◆ **Work required**:
Where "scroll" occurs in a line of the entries below, copy that line.

[Saved entries]
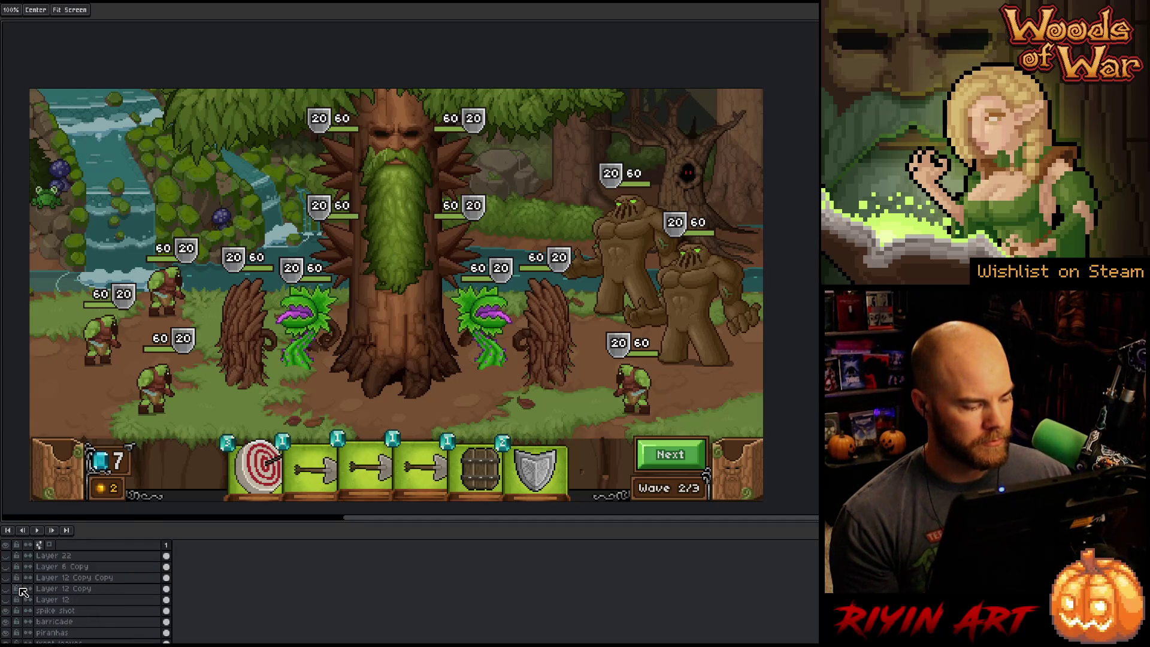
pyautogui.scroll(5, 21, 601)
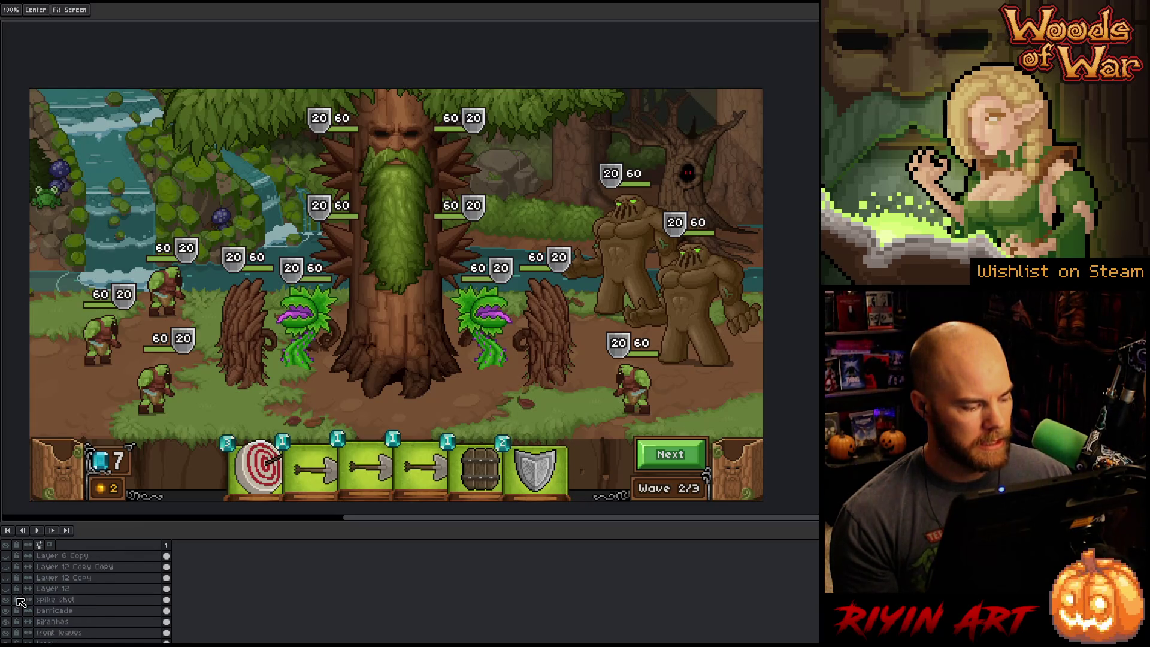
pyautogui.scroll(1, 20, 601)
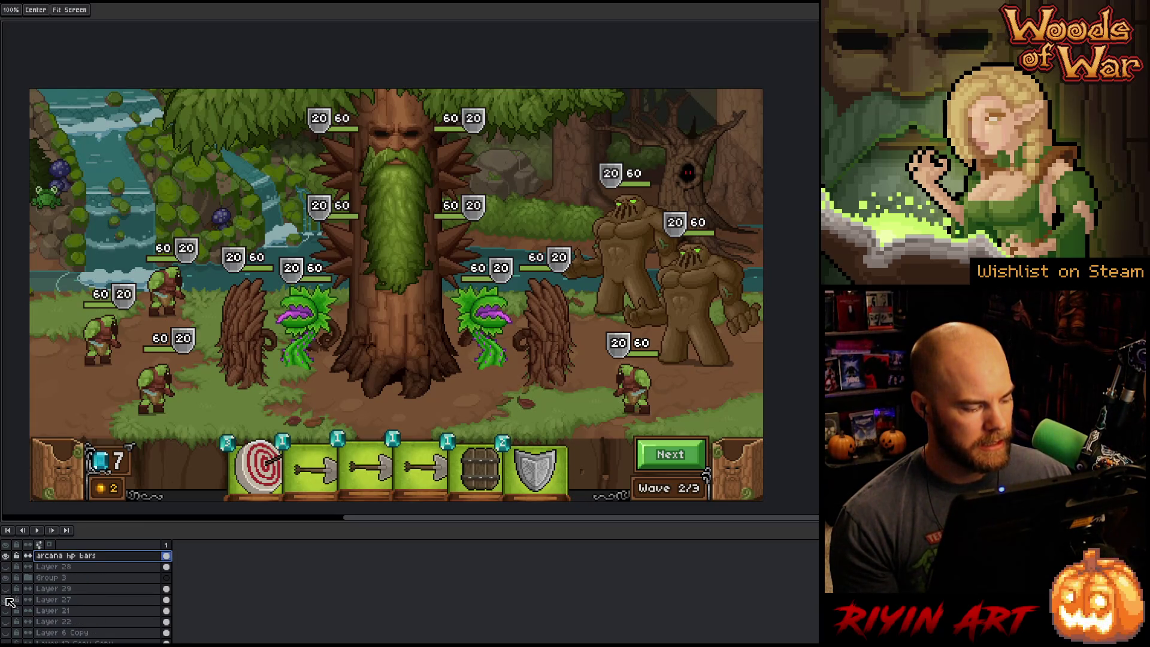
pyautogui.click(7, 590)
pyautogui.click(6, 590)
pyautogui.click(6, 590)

◆ **Exercise result**:
pyautogui.scroll(5, 21, 601)
pyautogui.scroll(1, 20, 601)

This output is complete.